As far as support goes back in the day...it left lots to be desired.

If they've improved their support, then they'd be like awesome - maybe not overclocker friendly, but at least stable and compatible.

Unfortunately, after leaving me (and others) hanging, I won't take the chance on them again...but if you do go their route, I hope everything goes well for you!

Chuck
 
Dear Smokey,

I am using a Tyan S2865, more basic than the dual Opteron board you are looking at, but, 100% rock solid stable; runs pretty much 24/7; support from Tyan, before purchase (question about power supplies) was fast and helpful--no need for support since it has been installed, zero problems.
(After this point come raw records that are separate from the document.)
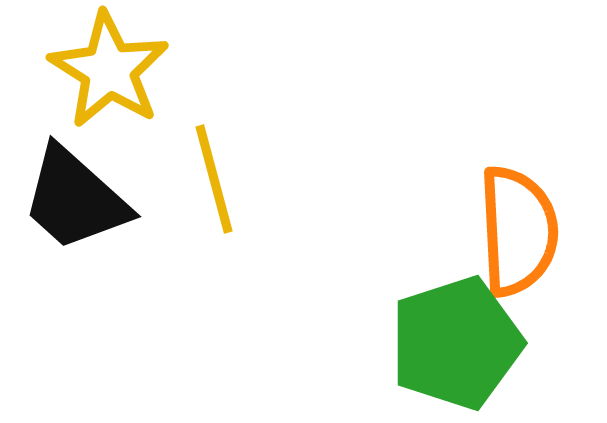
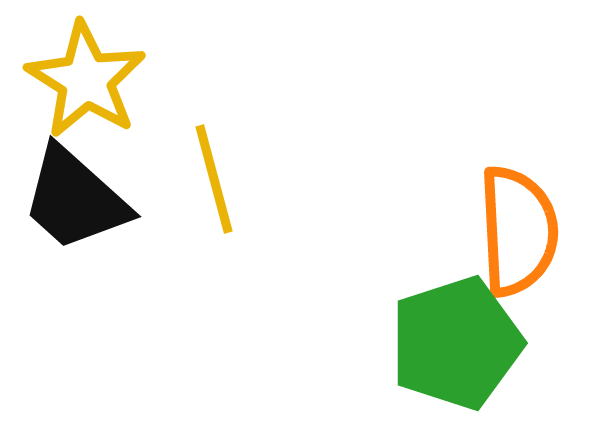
yellow star: moved 23 px left, 10 px down
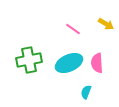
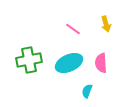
yellow arrow: rotated 42 degrees clockwise
pink semicircle: moved 4 px right
cyan semicircle: moved 1 px right, 1 px up
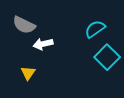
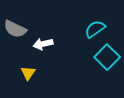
gray semicircle: moved 9 px left, 4 px down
Re: different versions of the board you are looking at: may be this:

http://www.tyan.com/support/html/faq_tso.html

ftp://ftp.tyan.com/software/tso/m3291/firmware/SMDC3870/s3870.jpg

25 x 2 SMDC header?

http://www.tyan.com/products/html/m3291.html

The -RS refers RoHS compliance, "5/6" versus "6/6"--it looks like the "6/6" boards get the -RS tag on their model number if they are compliant with all 6 RoHS standards.

ftp://ftp.tyan.com/RoHS/TYAN_RoHS_Statement.pdf

Also, on the Newegg product summary, one board has the Intel 82541*E*I lan controller, the other the Intel 82541*P*I.

Supermicro also very good, and one dual core socket 939 processor should be enough for a home file server (I think....) And the Asus P5WDG2 with a Core 2 Duo would be cool, quiet, fast, and upgradalbe to quad core later...

http://www.newegg.com/Product/ProductCo...List=N82E16813131039%2CN82E16813182077

Not sure if you were planning on having 2 separate CPUs, but, from what I have read, a dual core CPU compares very well to to separate CPUs...

HTH,

XIL
 
The difference in these Intel GbE controllers is that the PI is RoHS compliant while the EI is not. They're functionally identical AFAIR.

Two separate processors or one dual-core? The difference is in the RAM. Two Opterons means you can have twice as much RAM, and have twice the bandwidth available - to independent tasks. Jobs that are multithreaded but working on the same data are better served by one dual-core CPU. Know your task, then pick your tools.

Of course, you can always skip that step and put twin dualcores in 😉
 
right now i'm looking at picking up one version of this board with

dual core opteron 270 2ghz
2gb of ram
areca ARC-1120

when xmas rolls around and I get my bonus I will add a 2nd dual core opteron and another 2 gb of ram and a couple more hds.

right now I do not know what i'm going to use this server for. For sure as a file server but i may do some other things as well depending on time available.